While attending the infantryman, a mother approach Capers, pleading for assistance for her daughter. Capers' journal recorded his aid to the young lass because a bullet "had penetrated the left abdominal parietes, about midway between the umbilicus and anterior spinal process of the ilium, and was lost in the abdominal cavity, leaving a ragged wound behind."

This story, still published in the 1981 Farmer's Almanac, reports the 17-year-old girl delivered a healthy boy that had a Minié ball lodged in his infant body. The story had Capers' connecting the dots and the bullet to the Confederate soldier, who met the family and his offspring in order to later marry the young mother.

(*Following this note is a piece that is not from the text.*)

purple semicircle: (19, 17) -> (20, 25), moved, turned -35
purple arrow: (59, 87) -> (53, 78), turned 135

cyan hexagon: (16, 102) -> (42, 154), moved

This event was referenced as being true as late as 1959 in the New York State Journal of Medicine in the article "Two unusual cases of gunshot wounds of the uterus." Yet, various accounts have Capers' original submission to the medical journal in 1874 as a prank that attempted to shame the wild exaggerations and yarns spun by many as tales grew taller from the Civil War days.

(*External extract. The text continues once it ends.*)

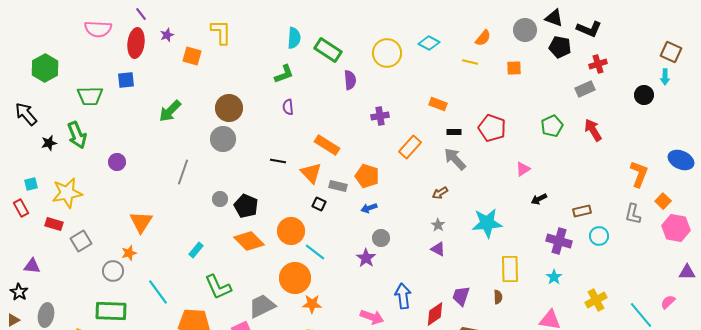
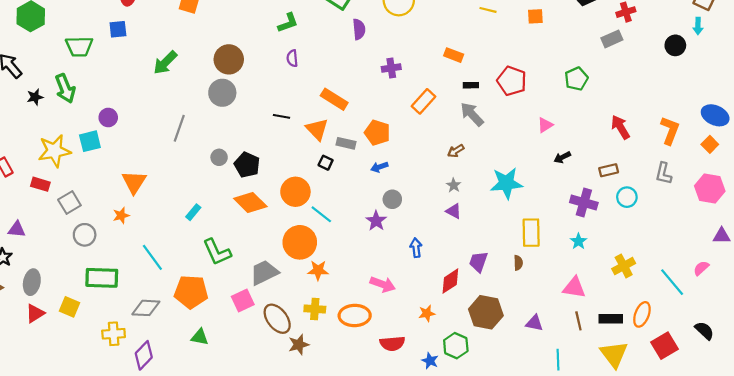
red arrow: (593, 130) -> (620, 127), moved
cyan square: (31, 184) -> (90, 141), moved, size x1.5
orange square: (663, 201) -> (710, 144), moved
gray circle: (113, 271) -> (85, 235), moved
blue arrow: (403, 296) -> (416, 248), moved, size x0.7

Capers did not, however, suffer the fate of the 24-hour news cycle and Facebook fury with his hoax.

Dial the clock forward. Earlier this month, U.S. Olympian Ryan Lochte captured headlines, first as champion swimmer, then as a victim of crime, then as a liar and vandal and now, who knows? Lochte reported to media outlets that he and three other teammates had been held at gunpoint for money at a Rio de Janeiro gas station, but the host city's police offered quite a different version of events.

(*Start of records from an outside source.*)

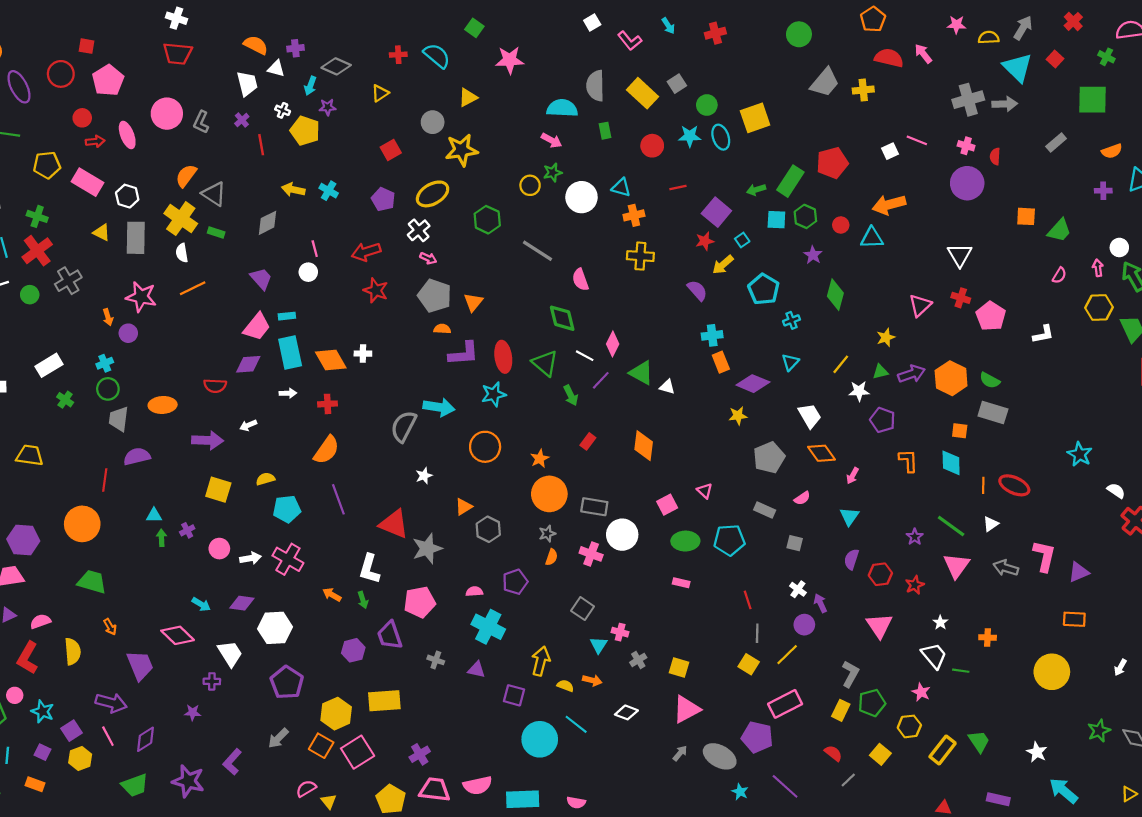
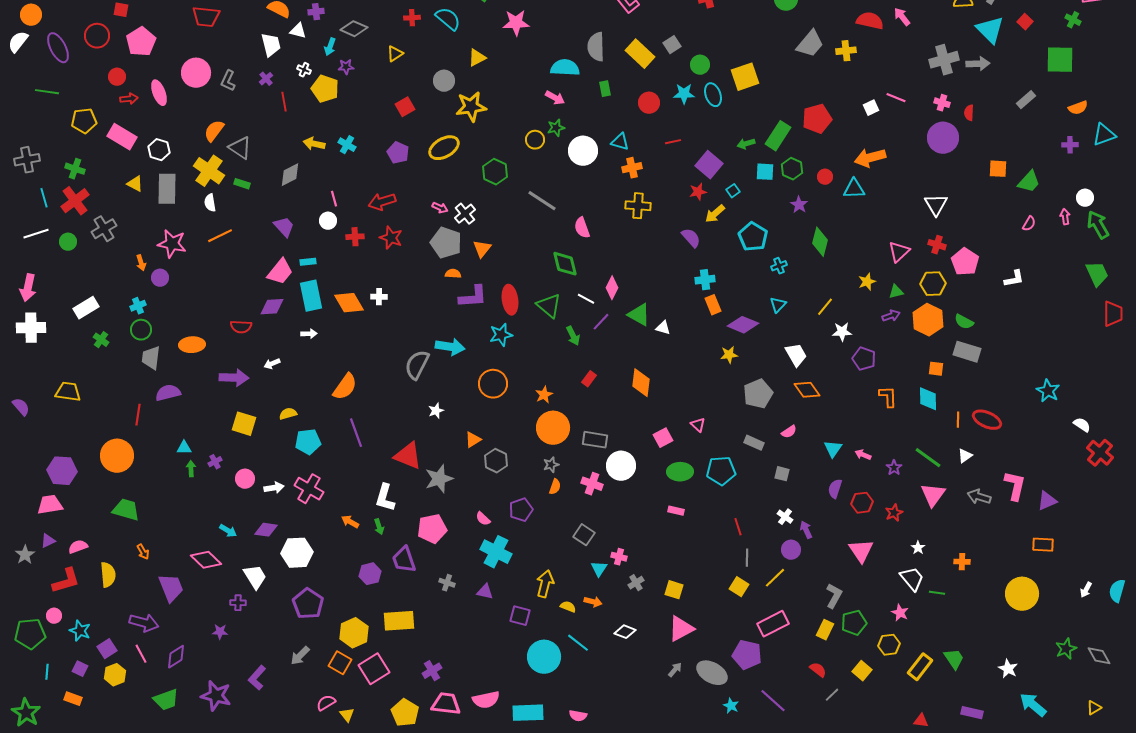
white cross: (419, 230) -> (465, 214), moved
yellow hexagon: (1099, 307) -> (933, 284), moved
green triangle: (880, 372) -> (896, 292), moved
purple arrow: (911, 374) -> (891, 316), size x0.7
red cross: (328, 404) -> (355, 237), moved
pink arrow: (853, 476) -> (863, 455), moved, turned 84
pink semicircle: (474, 591) -> (483, 519), turned -133
red L-shape: (28, 658) -> (66, 581), turned -136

Suddenly, the Olympians were accused of vandalism and a manufactured story with passports seized, a couple of the Americans detained and a $10,000 settlement paid by one American lad to avoid charges. The pendulum finally has seemed to center, exposing the unreliable nature of both versions from the celebrating swimmers on their international road trip and the questionable integrity of those charged with law and order in Brazil.

What's the lesson? Sadly, consumers of information are happy to believe the worst of people and lean into the lure of sensationalism. Some also enjoy the ill-gained attention from reality-show drama. These realities create a conundrum. Who do you believe? What do you believe? Who's truthful and does it matter? Worst of all, some exploit such times of distrust and difficulty by effectively hiding behind lies.

The 19th-century German philosopher Friedrich Nietzsche once wrote, "I'm not upset that you lied to me, I'm upset that from now on I can't believe you."

Some gain by lies; the rest must trust after verifying.

Robin Smith, a former chairwoman of the Tennessee Republican Party, is owner of Rivers Edge Alliance.